Los avisos deben salir antes del viernes. Plantilla adjunta. No olviden incluir el suyo. 🙂
Ese emoji, ese dichoso emoji sonriente, lo resumía todo. Para ella, esto no eran solo negocios. Lo disfrutaba. Disfrutaba poniéndome en mi lugar, disfrutando del poder que tenía.
Miré a mi alrededor en mi pequeña oficina: los horarios de mantenimiento que había organizado con tanto esmero, el calendario de cumpleaños donde anotaba el día especial de cada residente, las tarjetas de agradecimiento clavadas en mi tablón de anuncios de las familias a las que había ayudado a lo largo de los años. Seis años de mi vida. Construyendo una comunidad. Creando un hogar para quienes lo necesitaban. Y con una sola votación en la que ni siquiera me invitaron a participar, mi propia familia decidió derribarlo todo.
Pero mientras estaba sentada allí, algo que solía decir la abuela Edith resonó en mi mente: La verdad tiene una forma de salir a la superficie, Clare. Como la crema en el café. Puedes remover todo lo que quieras, pero siempre sube a la superficie.
Abrí el cajón de mi escritorio buscando pañuelos, y mis dedos rozaron algo que había olvidado que estaba allí: una llavecita con una cinta descolorida. La llave de la caja fuerte de mi abuela. Había querido revisar los papeles que le quedaban, pero no había encontrado el momento. Quizás ahora era el momento justo.
Me puse de pie, me guardé la llave en el bolsillo y volví a mirar la carta del aumento del alquiler. Sabrina pensó que había ganado. Pensó que me había puesto en mi lugar de una vez por todas. Mis padres pensaron que estaban tomando una decisión empresarial inteligente.
Pero a la abuela Edith le encantaba este edificio, le encantaba esta gente. No habría dejado las cosas tan simples, tan crueles. Había sido demasiado lista para eso también.

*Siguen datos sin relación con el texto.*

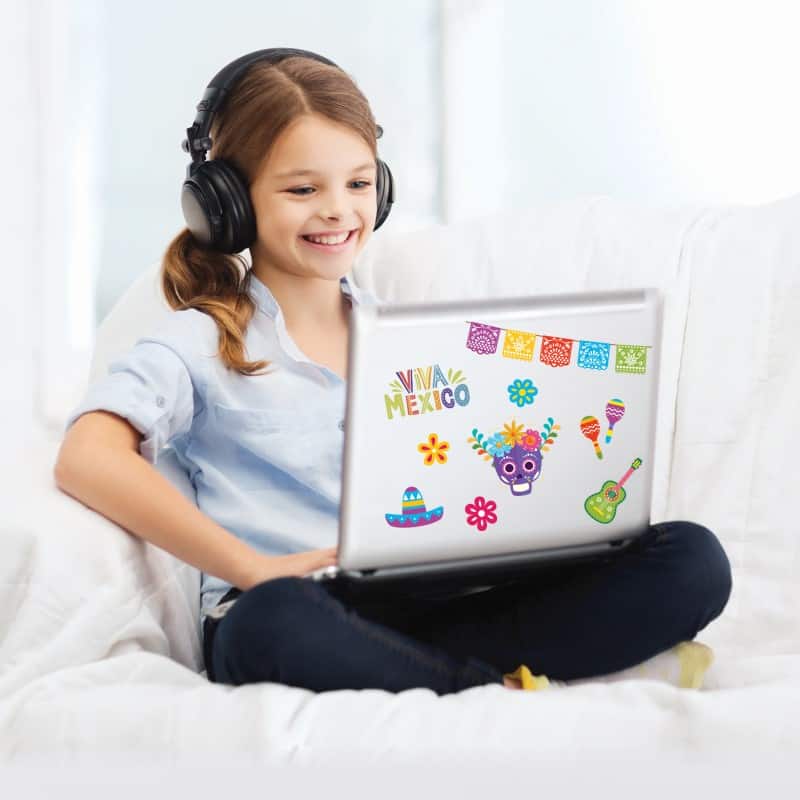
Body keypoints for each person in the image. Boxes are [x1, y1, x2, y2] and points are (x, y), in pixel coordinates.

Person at [54, 48, 732, 696]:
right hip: (306, 606)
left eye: (357, 183)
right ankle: (486, 686)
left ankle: (442, 670)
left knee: (692, 560)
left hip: (434, 593)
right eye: (301, 189)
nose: (338, 209)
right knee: (270, 625)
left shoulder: (408, 336)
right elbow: (87, 456)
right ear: (226, 200)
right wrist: (250, 567)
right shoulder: (201, 340)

Y mientras cerraba la puerta de mi oficina, camino del banco, no podía quitarme la sensación de que mi abuela me tenía preparada una sorpresa más, una que el voto unánime de mi familia no había tenido en cuenta.
El juego no había terminado.
Acababa de empezar.
Apenas había regresado del banco cuando oí un suave golpe en la puerta de mi apartamento. Todavía me sentía mal por haber encontrado la caja fuerte de la abuela vacía, salvo por una nota críptica: «Mira más cerca de casa, querida».
No estaba preparada para recibir visitas. Ruth Saunders estaba en mi puerta, con su figura de 72 años envuelta en el cárdigan tejido a mano que había usado todos los días desde que falleció su esposo. Sostenía una bandeja de té con dos tazas y un plato de sus famosas galletas de limón.
«Parece que te vendría bien un poco de manzanilla, querida», dijo, sin esperar a que la invitara antes de pasar junto a mí y entrar en mi sala de estar.
Ruth había sido la mejor amiga de la abuela Edith; su ritual diario del té era tan sagrado como la misa del domingo. Tras el fallecimiento de la abuela, Ruth intentó incluirme en la tradición, pero siempre había estado demasiado ocupada con el mantenimiento del edificio, demasiado abrumada por el dolor. Hoy, no tenía energías para negarme.
“Me enteré de las subidas de alquiler”, dijo, acomodándose en mi sillón como si perteneciera a ese lugar. “La Sra. Rodríguez está llorando. La familia Nwen ya está buscando propiedades en Gresham”.
Las noticias corren rápido. Me hundí en el sofá y acepté la taza que me ofreció. El aroma a miel de la manzanilla me recordó dolorosamente la cocina de la abuela.
“Tu hermana hizo una entrada espectacular esta mañana”. La mirada penetrante de Ruth me observó por encima de su taza de té. “Muy profesional. Muy eficiente”.
“Esa es una palabra para describirlo”.